What needs to be done
Pull out of the data below the stretch of lines bounded by the one containing "2022-12-15: 1200 -> 1340" and the one containing "2022-12-30: 1300 -> 1410", both bounds included, unchanged.

Material to process
● ● ●
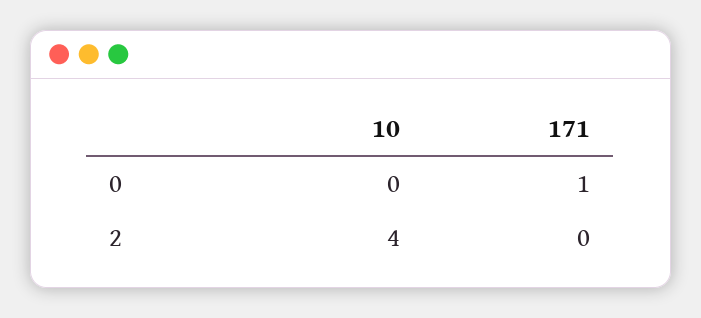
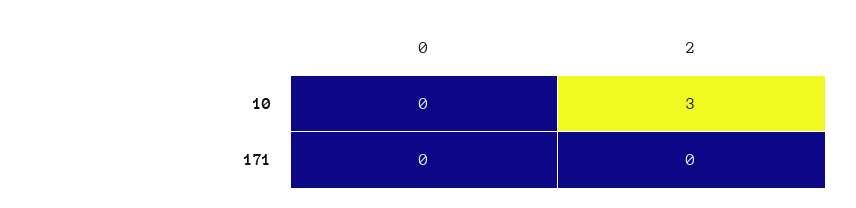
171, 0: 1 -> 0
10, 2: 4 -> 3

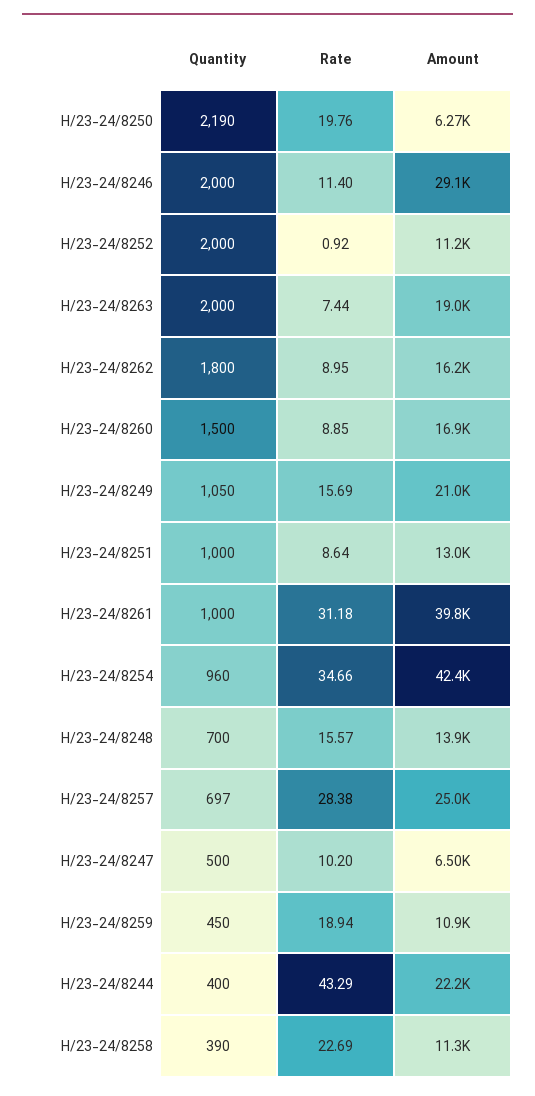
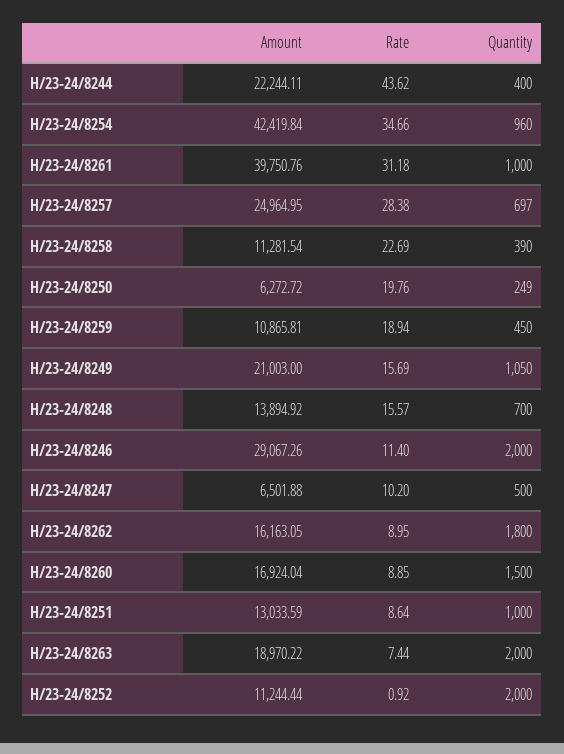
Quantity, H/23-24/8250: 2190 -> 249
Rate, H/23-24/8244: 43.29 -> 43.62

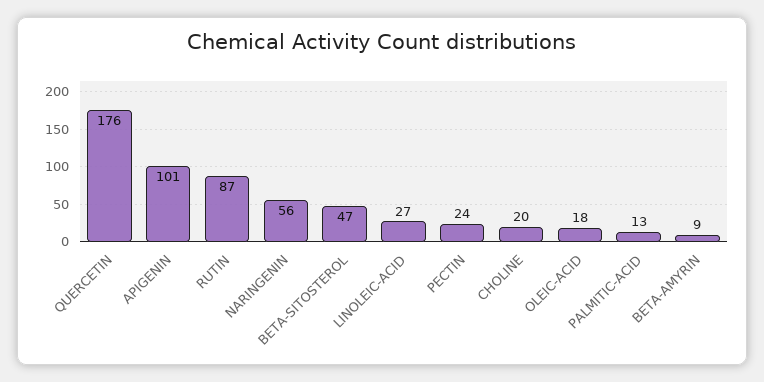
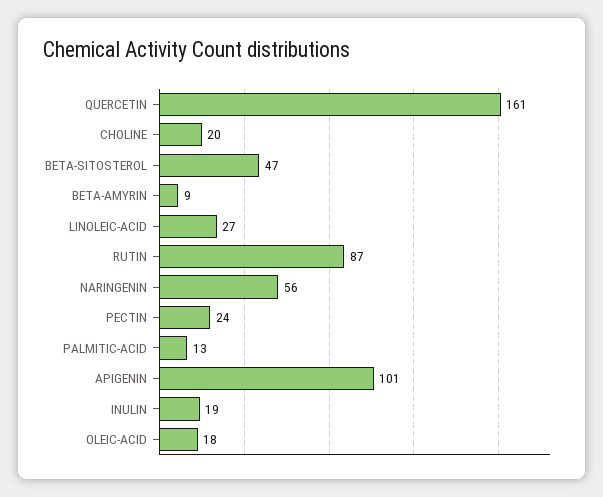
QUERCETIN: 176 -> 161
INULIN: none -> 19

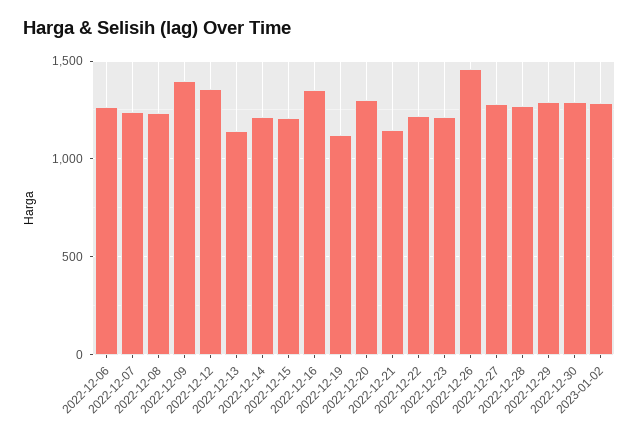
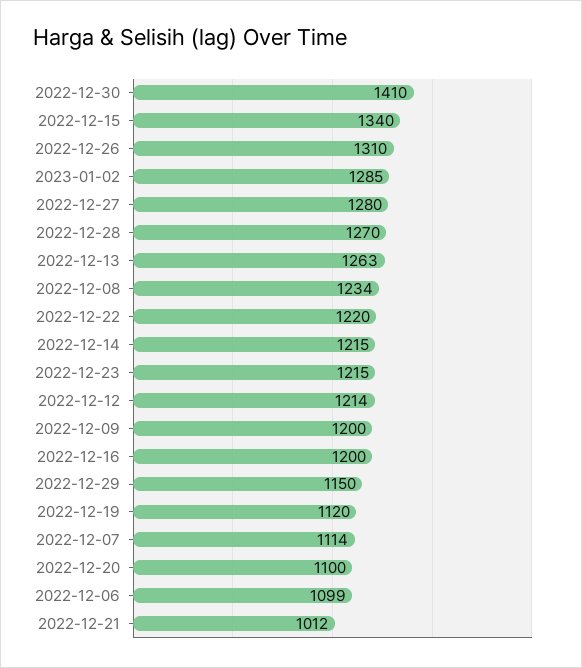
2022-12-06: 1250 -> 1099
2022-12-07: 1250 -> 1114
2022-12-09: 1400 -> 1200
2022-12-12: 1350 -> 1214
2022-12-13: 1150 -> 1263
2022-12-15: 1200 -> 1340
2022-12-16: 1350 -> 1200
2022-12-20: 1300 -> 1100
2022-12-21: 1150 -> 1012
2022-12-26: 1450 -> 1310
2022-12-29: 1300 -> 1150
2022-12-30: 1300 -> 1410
● ● ●
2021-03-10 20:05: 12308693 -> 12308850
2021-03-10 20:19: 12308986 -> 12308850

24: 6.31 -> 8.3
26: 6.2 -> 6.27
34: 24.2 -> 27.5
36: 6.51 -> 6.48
● ● ●
Answer to this exercise
2022-12-15: 1200 -> 1340
2022-12-16: 1350 -> 1200
2022-12-20: 1300 -> 1100
2022-12-21: 1150 -> 1012
2022-12-26: 1450 -> 1310
2022-12-29: 1300 -> 1150
2022-12-30: 1300 -> 1410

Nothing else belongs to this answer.